Les signes à repérer :
- Somnolence : très fréquente, accrue chez les personnes âgées.
- Tremblements et ataxie : votre coordination peut flancher.
- Irritabilité ou dépression : l’humeur varie, même à dose normale.
- Céphalées et bouche sèche : bénins, mais gênants au quotidien.
Point critique : une dépendance peut s’installer même à doses thérapeutiques. L’arrêt doit toujours être progressif, sinon vous risquez maux de tête, insomnie ou anxiété extrême.
Après la prise, prévoyez 7 à 8 heures de sommeil : une amnésie antérograde et des troubles psychomoteurs peuvent survenir. Et pour conduire, attendez de connaître votre réaction au traitement.
Des réactions cutanées graves, comme le syndrome de Stevens-Johnson, ont été signalées, surtout dans les 8 premières semaines. Au moindre signe cutané inhabituel, arrêtez le traitement et consultez.

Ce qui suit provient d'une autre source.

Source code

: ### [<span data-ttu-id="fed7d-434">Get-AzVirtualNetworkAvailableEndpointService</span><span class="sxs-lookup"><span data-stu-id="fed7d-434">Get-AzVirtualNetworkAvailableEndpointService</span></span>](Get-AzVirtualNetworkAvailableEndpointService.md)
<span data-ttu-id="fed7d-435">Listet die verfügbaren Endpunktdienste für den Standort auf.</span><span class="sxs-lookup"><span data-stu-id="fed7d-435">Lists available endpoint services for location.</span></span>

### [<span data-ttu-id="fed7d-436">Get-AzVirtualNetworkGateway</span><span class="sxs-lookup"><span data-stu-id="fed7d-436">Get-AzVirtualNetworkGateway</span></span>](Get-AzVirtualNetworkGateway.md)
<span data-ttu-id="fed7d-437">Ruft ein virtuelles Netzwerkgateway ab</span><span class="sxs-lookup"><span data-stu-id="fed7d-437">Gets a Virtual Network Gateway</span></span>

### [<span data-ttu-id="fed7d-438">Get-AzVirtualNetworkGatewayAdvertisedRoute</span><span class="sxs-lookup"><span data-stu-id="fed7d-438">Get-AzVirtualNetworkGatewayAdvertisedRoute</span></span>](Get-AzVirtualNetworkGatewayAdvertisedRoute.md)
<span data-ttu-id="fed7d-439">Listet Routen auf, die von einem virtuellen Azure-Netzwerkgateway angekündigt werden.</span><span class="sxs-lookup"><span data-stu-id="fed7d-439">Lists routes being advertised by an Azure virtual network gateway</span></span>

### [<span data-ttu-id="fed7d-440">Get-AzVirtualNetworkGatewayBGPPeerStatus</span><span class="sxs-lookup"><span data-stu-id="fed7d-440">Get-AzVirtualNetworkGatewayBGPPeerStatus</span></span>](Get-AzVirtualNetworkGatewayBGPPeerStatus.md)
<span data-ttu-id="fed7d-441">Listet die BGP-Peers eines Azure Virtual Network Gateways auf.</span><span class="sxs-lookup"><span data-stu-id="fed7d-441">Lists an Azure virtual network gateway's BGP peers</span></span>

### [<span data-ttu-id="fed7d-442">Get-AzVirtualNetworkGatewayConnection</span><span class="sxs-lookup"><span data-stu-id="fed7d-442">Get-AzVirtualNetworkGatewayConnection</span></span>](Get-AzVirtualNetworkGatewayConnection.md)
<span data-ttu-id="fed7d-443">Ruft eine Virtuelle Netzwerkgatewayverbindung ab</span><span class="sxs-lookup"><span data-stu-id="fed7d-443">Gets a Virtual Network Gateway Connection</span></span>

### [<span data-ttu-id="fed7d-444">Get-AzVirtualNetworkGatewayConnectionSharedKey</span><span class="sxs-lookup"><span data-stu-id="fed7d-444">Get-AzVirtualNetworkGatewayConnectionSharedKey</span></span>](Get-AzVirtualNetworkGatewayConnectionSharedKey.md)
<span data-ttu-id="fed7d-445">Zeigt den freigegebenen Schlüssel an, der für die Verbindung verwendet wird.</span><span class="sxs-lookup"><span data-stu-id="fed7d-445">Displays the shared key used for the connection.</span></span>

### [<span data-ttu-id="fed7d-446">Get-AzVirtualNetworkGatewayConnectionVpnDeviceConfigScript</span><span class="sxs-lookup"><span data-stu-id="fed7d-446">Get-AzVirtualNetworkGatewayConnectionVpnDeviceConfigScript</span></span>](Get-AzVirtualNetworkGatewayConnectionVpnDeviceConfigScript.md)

Chez les personnes âgées, la somnolence et la faiblesse musculaire favorisent les chutes, il faut donc réduire la dose. En cas d’insuffisance rénale ou hépatique, commencez bas et progressez doucement.
Likozam ou Urbanyl : la forme buvable change-t-elle la donne ?
LIKOZAM et URBANYL partagent une même molécule, le clobazam, une 1,5-benzodiazépine. Mais la forme change tout : la suspension buvable convient dès 2 ans, alors que les comprimés ne sont utilisables qu’à partir de 6 ans. Voilà le point décisif quand vous comparez les deux.

| Critère | LIKOZAM | URBANYL |
|---|---|---|
| Forme | Suspension buvable (1 mg/mL), flacon de 150 mL | Comprimés et gélules : 5 mg, 10 mg et 20 mg |
| Indications | Anxiété sévère, épilepsie dès 2 ans, agitation chez les patients schizophrènes | Anxiété, épilepsie dès 6 ans, delirium tremens |
| Public concerné | Enfants dès 2 ans, adultes ayant des difficultés à avaler | Adultes et enfants de plus de 6 ans |
| Prix (boîte de 30 ou flacon) | 92,24 € (flacon) | 1,19 € à 3,28 € selon le dosage |
Imaginez un enfant de 3 ans ou un adulte qui ne supporte pas les comprimés. La suspension permet un dosage précis, même à faible dose. C’est exactement ce que les présentations d’Urbanyl ne peuvent pas offrir.
Autre comparaison qui compte : Nordaz, une autre benzodiazépine, a quitté les pharmacies. Cela laisse le clobazam en position dominante. Et avec une demi-vie de 36 heures, il s’accommode d’une prise quotidienne.
Conservation et contact : ce qu’il faut savoir avec le flacon en main
Avant ouverture, le flacon se conserve 3 ans. Une fois ouvert, la donne change : la suspension ne vous attendra pas.

Voici les règles à suivre.
- Après ouverture : utilisez la suspension dans les 28 jours, pas un de plus.
- Température : ne dépassez pas 25 °C, sans réfrigération ni congélation.
- Conservation : un endroit sec et à l’abri de la lumière.
Pour toute question, le laboratoire Advicenne, exploitant en France, répond au 04 66 05 54 20. N’hésitez pas : c’est le bon réflexe. Cette présentation est aussi agréée aux collectivités.
Un dosage à 2 mg/mL existe aussi, mais il n’est pas commercialisé en France. Vous n’aurez donc que le 1 mg/mL.
Avant de faire délivrer Likozam, vérifiez avec votre médecin que l’indication prescrite est bien celle remboursée à 65 %, puis notez la date d’ouverture sur le flacon : la suspension ne se garde que 28 jours, et ne l’arrêtez jamais brutalement.